Told me to shut down the computer so I did, but now it seems to be dead.

When I power it up the green power light turns on, and the fan turns on and hard drive clicks, but the little orange (CPU light?) flashes a couple of times then goes dead - and the laptop doesn't boot up. The power and fan still stay on though.

Any ideas what's happened here - has the BIOS corrupt?

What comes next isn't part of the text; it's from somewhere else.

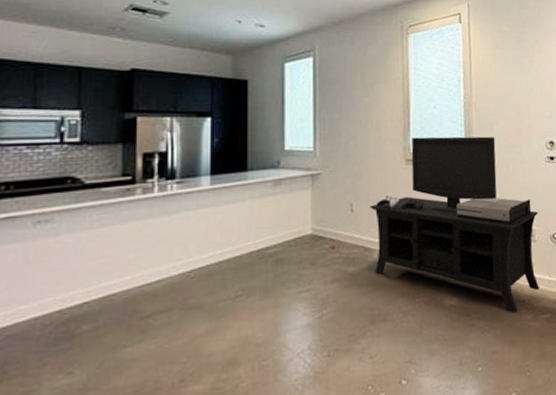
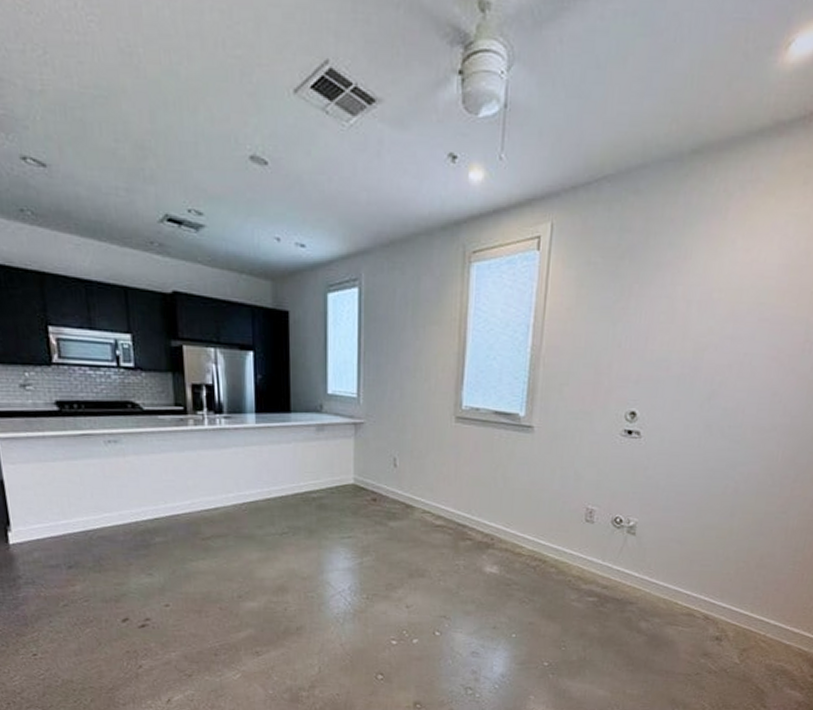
media console: present [370,136,540,313] -> none [413,392,603,590]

Is there an easy solution to this?

Thanks in advance for any contributions


----------



## makinu1der2 (Jan 1, 2008)

Possible bad flash.

Perform the following steps:
-Remove the battery and Power adapter
-Press and hold the power button for 30-45 seconds (with battery and power still removed)
-Insert just the battery and attempt to boot the laptop.
-Insert just the power adapter and attempt to boot the laptop.


----------



## Ianbatten123 (Jul 5, 2011)

That's for your reply.

I've tried that a few times, and no luck - still doing the same.


----------



## makinu1der2 (Jan 1, 2008)

It's a long shot but you can try removing the CMOS battery for a few minutes.

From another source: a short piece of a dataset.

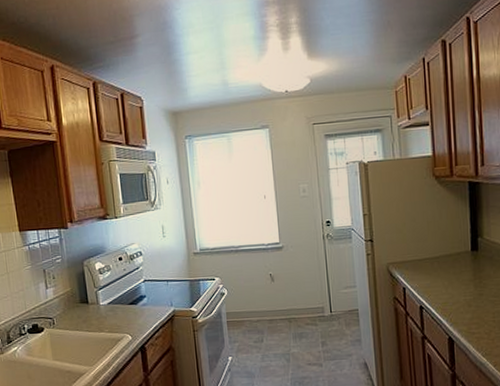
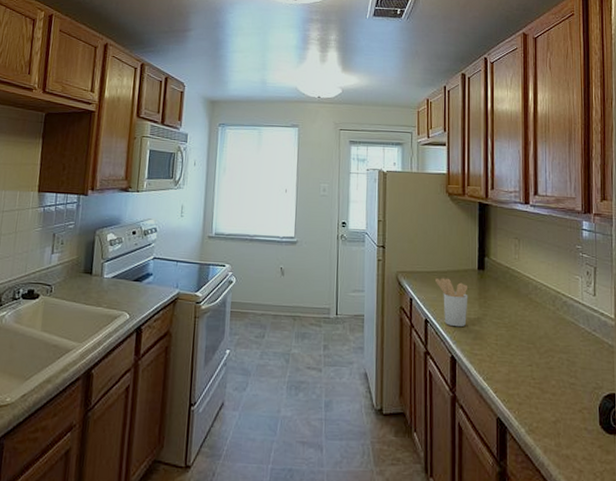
utensil holder: none [428,263,463,310] -> present [436,277,468,327]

If not then you may have to have the BIOS chip replaced.


----------



## Ianbatten123 (Jul 5, 2011)

Any idea where/how to replace the bios chip? Not sure I want to open up my laptop and start fiddling, unless it's my only option.


----------



## makinu1der2 (Jan 1, 2008)

The BIOS ship is soldered to the motherboard.

If not experienced with this then this would be something for a repair center.

Either was you will have to disassemble the laptop.


----------



## aaronmarsh632 (Feb 1, 2009)

Most bios chips are 8 pin surface mount chips and easy to replace if you have the experience. If you only have basic soldering skills an are not confident at atlest stripping the laptop down you should take makinus advice and take to a repair center.it could have more than 8 pins making the job more difficult and usually require special equiptment to remove safely such as an infrared rework station


----------